I imagined my brother sprinkling powder into a glass while Emil looked on. I wondered what kind of small talk that activity encouraged.
“I poured the scotch, a couple of good-sized shots, and he wanted it right away.” His voice trailed to a whisper. “I wanted him to wait, to wait, to wait… I wanted to hug him. I wanted to do it right, you know? But he kept reaching for the glass, and I would say, ‘no, Emil, wait, please wait, I want to say I love you again…’”
Tears were filling Richard’s eyes. His hand shook, knocking his glass loudly on the coffee table as he set it down and brought his hands to his face.
And even so, he went on.
“Emil downed the glass in one gulp and made a face, and then he just laid back on the pillow. It took about twenty minutes.” Richard looked up at me and managed a sad grimace. “Emil always said that when you go, you go alone. I hated that for him. I wanted him to feel me there, you know? So I held his hand real tight…”
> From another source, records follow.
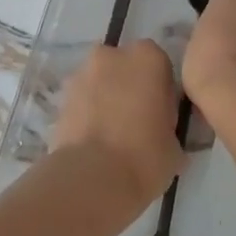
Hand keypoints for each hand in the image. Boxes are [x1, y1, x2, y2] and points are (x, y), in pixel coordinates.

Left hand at [50, 41, 184, 211]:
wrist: (92, 180)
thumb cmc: (145, 156)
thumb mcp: (175, 146)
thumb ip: (169, 126)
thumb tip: (162, 133)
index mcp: (148, 57)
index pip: (160, 66)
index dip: (160, 91)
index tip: (161, 116)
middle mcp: (113, 55)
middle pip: (125, 67)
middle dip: (129, 88)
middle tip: (136, 124)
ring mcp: (82, 74)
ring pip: (100, 83)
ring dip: (105, 100)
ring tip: (111, 138)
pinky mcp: (61, 98)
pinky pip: (81, 102)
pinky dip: (87, 115)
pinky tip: (93, 144)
I stared at my brother. Tears now streamed from his face. His eyes conducted a dazed search around the room as they tried to focus on something, anything that would bring some comfort or clarity.
I couldn’t tell what I was feeling about this. Was it pity? Was it shock? How many kinds of pain can we distinguish within our soul?
“The book said to wait twenty minutes after his heart stopped, you know, before calling the doctor. I kept leaning over him and trying… trying to hear his heart. But I couldn’t because my own blood was pounding in my ears! And those next twenty minutes…”
“What were you doing…” I asked, startled by the sound of my own voice, “during those twenty minutes?”
“Screaming,” he said simply.
Silence engulfed my apartment, surrounding the word.
I put my arm around him and he continued to weep. Please be all right, I thought. Please be happy again, Richard. My brother. My brother.
He received my embrace but his heart had taken distant refuge. It had long been numbed by the effects of the spent cocktail glass, sitting impassively on the coffee table, occasionally clinking with the sound of shifting, melting ice.
Mark
NOTE:
This post is adapted from A Place Like This, my chronicle of life in Los Angeles during the dawn of the AIDS epidemic. (Photo above: Richard, left, and Emil in 1986.)
Suicide was a common feature of life for gay men in the 1980’s. But rather than it being a result of bullying or despair, with which it is often associated today, it was very often a gesture of empowerment for embattled AIDS patients wanting to die on their own terms, sometimes with the assistance of those who loved them most.
Our elderly have always shared these mortal intimacies. Assisted suicide has even been institutionalized with the common use of a morphine drip in hospitals and hospices, which calms the patient and, when increased to certain levels, hastens death by shutting down the body.
As for Richard, he has recovered from his loss 25 years ago and lives happily today in our home town. “I often think of that night, and consider my feelings about it,” he told me recently. “I can honestly say I don’t feel even a twinge of guilt. I have plenty of regrets, but not about that.”